Once you have done so, set the polynomial order to 10 and run the program. Does the curve seem to fit the data better? Why is that?
Check the approximations for the ADS-B successful decode probability at 10 UAS/km2. Do they seem better or worse than the approximations from the linear equation? Why is that?
Now set the polynomial order to 100 and run the program. Does the curve seem to fit the data well?
# SOLUTION #
import numpy as np
import matplotlib.pyplot as plt
num_samples = 10000
order_of_polynomial = 10
# Download CSV file from the link provided
data = np.genfromtxt("adsb_data.csv", delimiter=",")
x = np.linspace(0, 5, num_samples)
# Plot data
plt.figure(1)
plt.scatter(x, data, s=2)
# Insert code here #
# Create A and y
A = np.zeros((num_samples, order_of_polynomial + 1))
y = np.zeros(num_samples)
# Populate A and y
for i in range(num_samples):
for j in range(order_of_polynomial + 1):
A[i][j] = (i / num_samples)**(order_of_polynomial - j)
y[i] = data[i]
# Solve for coefficients
h = np.linalg.inv(A.transpose() @ A) @ A.transpose() @ y
# Filter data
filtered_data = A @ h
# Plot filtered data
plt.figure(2)
plt.scatter(x, filtered_data, s=2)
# Estimate successful decode probability at 10 UAS/km^2
estimated_value = 0
for i in range(order_of_polynomial + 1):
estimated_value += h[i]*10**(order_of_polynomial - i)

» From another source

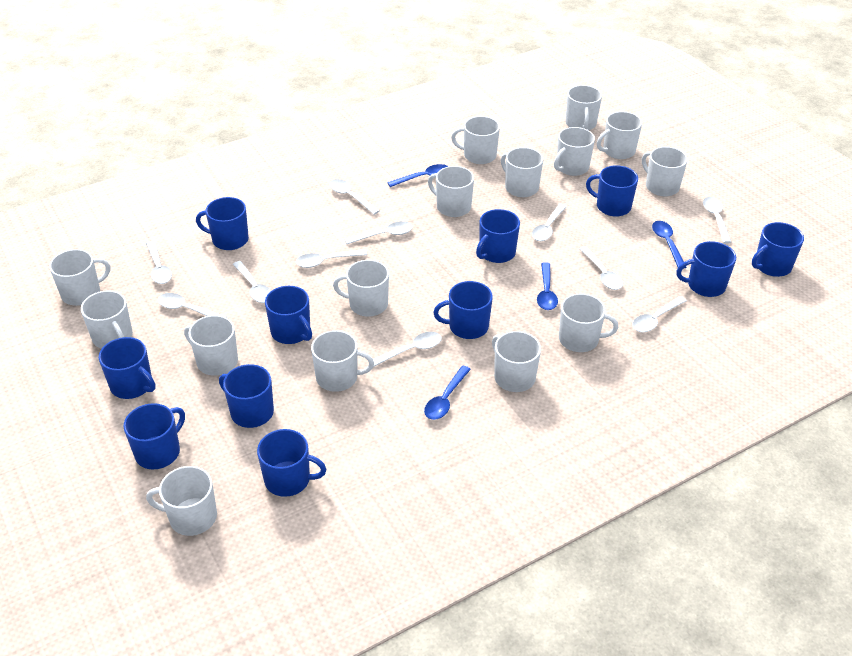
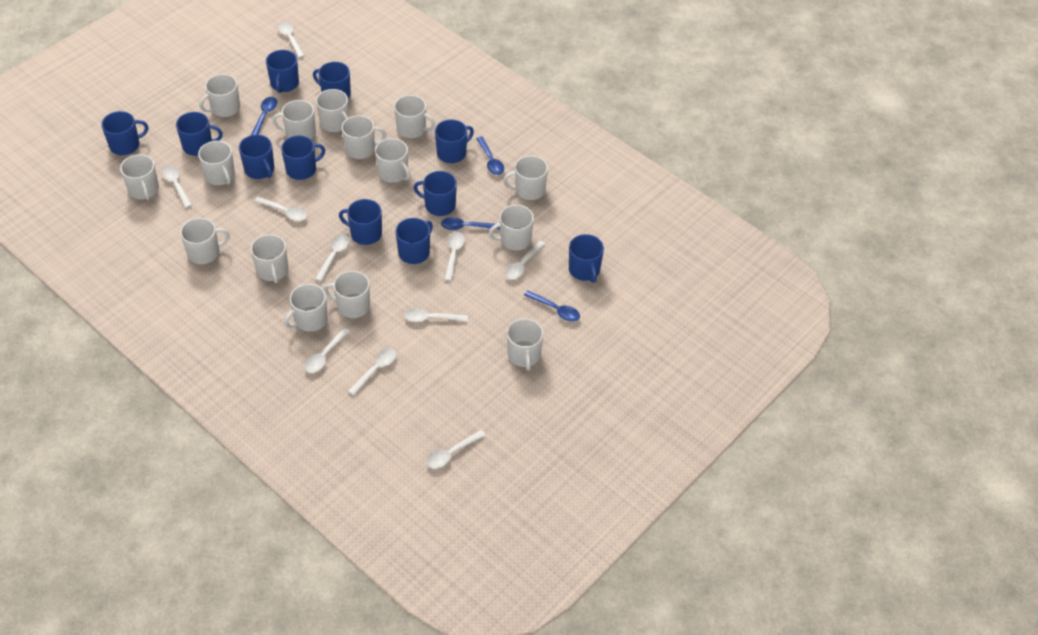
white spoon: 11 -> 10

print("Estimated successful decode probability at 10 UAS/km^2:", estimated_value)
# Create and populate weighing matrix
# Weigh the first 2000 samples much less
W = np.zeros((num_samples, num_samples))
for i in range(num_samples):
if i < 2000:
W[i][i] = 1
else:
W[i][i] = 100
# Solve for weighted coefficients
h_weighted = np.linalg.inv(A.transpose() @ W @ A) @ A.transpose() @ W @ y
# Filter using weighted coefficients
weighted_filtered_data = A @ h
# Plot weighted filtered data
plt.figure(3)
plt.scatter(x, weighted_filtered_data, s=2)

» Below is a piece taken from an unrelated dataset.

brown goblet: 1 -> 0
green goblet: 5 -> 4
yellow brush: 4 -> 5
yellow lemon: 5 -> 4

# Estimate successful decode probability at 10 UAS/km^2
estimated_value_weighted = 0
for i in range(order_of_polynomial + 1):
estimated_value_weighted += h_weighted[i]*10**(order_of_polynomial - i)
print("Estimated successful decode probability at 10 UAS/km^2, weighted:", estimated_value_weighted)
plt.show()
# EXPLANATIONS #
# With the polynomial order set to 10, the curves do seem to fit the data much better,
# especially for UAS densities below 2 UAS/km^2. This is because we are adding
# polynomials with different coefficients until they manage to fit all the curves of
# the data. The estimations for decode probabilities are way off now, and this is because
# the coefficients are only trying to fit the curve to the data that we have instead of
# trying to fit the curve to what the data probably would be at higher values of UAS density.
# With the polynomial order set to 100, the curve doesn't seem to match the data at all anymore.